At the age of 17, weighing just under 100 pounds and suffering from symptoms of heat-stroke and exhaustion, my bowels gave way and my nose began to bleed. The last mile out of the canyon is uphill, a cruel fact after a day of misery, and upon finally escaping the canyon, I immediately collapsed and vomited what little remained in my stomach. The weakness in my body gave way to a confused spirituality— my mind seemed divorced from the present, on an entirely separate plane, and prone to a mercuriality between moments. In my confusion, I gazed over the canyon just as the sun burst through the clouds over the horizon and I the felt, for the first time in my life, close to something greater than myself. As if I could brush the face of the eternal with the side of my hand. If I had been able to stand, I would have danced. If my throat hadn’t been coated in bile and mountain dust, I might have sang. There was an undeniable gravity in the moment, even as my body was failing. As a firm nonbeliever, I refused to name it God, but I knew in that moment that something within me was changed forever, that I was leaving behind a version of myself and stepping into a new skin.

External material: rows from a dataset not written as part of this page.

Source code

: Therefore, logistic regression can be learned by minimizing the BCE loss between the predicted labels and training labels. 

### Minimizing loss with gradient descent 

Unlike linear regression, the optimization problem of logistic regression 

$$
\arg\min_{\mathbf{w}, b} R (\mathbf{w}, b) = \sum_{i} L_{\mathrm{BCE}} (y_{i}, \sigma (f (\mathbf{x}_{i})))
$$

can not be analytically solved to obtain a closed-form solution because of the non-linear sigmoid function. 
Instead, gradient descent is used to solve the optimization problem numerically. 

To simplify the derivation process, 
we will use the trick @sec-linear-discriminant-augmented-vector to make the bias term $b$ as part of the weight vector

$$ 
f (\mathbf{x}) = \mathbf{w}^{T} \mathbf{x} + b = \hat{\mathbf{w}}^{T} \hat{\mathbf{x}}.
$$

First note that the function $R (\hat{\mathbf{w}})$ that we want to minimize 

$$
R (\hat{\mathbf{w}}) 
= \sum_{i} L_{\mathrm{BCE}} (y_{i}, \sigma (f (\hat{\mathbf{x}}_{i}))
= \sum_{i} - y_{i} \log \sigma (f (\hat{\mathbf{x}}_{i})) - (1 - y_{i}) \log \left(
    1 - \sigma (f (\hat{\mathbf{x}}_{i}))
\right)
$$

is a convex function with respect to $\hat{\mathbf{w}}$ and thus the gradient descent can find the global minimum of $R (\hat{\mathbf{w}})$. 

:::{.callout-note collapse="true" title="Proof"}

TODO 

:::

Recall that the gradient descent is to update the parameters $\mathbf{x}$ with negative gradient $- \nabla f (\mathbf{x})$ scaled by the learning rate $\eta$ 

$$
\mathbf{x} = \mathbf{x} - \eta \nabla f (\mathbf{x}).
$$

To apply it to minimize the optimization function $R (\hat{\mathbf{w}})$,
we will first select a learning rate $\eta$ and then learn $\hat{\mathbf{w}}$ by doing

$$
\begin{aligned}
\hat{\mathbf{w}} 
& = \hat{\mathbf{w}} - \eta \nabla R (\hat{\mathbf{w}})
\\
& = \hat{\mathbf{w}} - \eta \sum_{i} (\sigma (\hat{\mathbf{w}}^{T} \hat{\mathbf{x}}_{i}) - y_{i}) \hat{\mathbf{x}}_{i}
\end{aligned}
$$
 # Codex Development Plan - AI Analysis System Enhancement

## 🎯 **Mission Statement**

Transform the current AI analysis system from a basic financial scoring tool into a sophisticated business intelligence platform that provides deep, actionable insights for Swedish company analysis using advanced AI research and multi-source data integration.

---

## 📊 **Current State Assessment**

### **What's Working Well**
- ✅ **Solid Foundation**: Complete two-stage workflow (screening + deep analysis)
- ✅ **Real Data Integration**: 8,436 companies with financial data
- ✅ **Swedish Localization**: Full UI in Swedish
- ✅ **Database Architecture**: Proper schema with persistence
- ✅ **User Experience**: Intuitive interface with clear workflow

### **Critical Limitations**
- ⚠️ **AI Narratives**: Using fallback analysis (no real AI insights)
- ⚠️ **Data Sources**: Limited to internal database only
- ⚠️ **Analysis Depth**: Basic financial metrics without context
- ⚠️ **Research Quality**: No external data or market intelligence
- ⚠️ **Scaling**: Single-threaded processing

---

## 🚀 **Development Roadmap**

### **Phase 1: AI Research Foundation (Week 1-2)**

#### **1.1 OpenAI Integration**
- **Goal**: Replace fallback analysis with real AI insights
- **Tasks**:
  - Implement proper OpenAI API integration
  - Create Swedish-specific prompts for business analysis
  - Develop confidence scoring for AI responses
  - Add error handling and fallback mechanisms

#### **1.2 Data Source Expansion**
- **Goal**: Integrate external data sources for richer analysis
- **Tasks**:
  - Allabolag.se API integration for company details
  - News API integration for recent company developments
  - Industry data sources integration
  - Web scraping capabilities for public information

The sick amongst us, in their weakness and mental fog, prove closer to the numinous and transcendent, more capable of experiencing the awe and wonder of the natural and spiritual worlds. For centuries this has been exploited by the more sinister practitioners of organized religion. You have a sick person with a weak body and an active searching mind, and enter some opportunist vicar or whatever, inject such and such theology, and lo, they’ve been saved and are ready to enter the next realm.

Adam R. Burnett, who also co-directs, cleverly turns this on its head in T.B. SHEETS, as The Ones find their spirituality through a shared understanding of their sickness, not in spite of it. The Sick Ones in T.B. SHEETS don’t rely on the platitudes and false hopes of organized religion. Having spent many years on a mountainside sanitarium, they develop their own communal theology, a spirituality that almost celebrates on their sickness as much as it elevates them beyond it. They take agency over their spiritual journey as they transcend to an order of Living Saints and then board a spaceship designed to bring them closer to The One Who is a Great Mass, escaping the trappings of the physical world through the power of community.

The play is a turns farcical and deadly serious, with each pivot contributing to the disorienting mood of the evening. The ensemble keeps the show glued together—a true sense of community can be felt even during T.B. SHEETS most chaotic moments. It’s not insignificant, or purely political, that T.B. SHEETS is written and performed without gendered pronouns. The Ones are always in transition, moving from one version of themselves to the next, not out of fear, but human necessity. Identity is fluid: we each contain multitudes and must be willing to move out of one phase and into another, even if the timing is doesn’t align with our plans, and especially if it means accepting that we are limited in the physical world, eternally flawed and inevitably sick.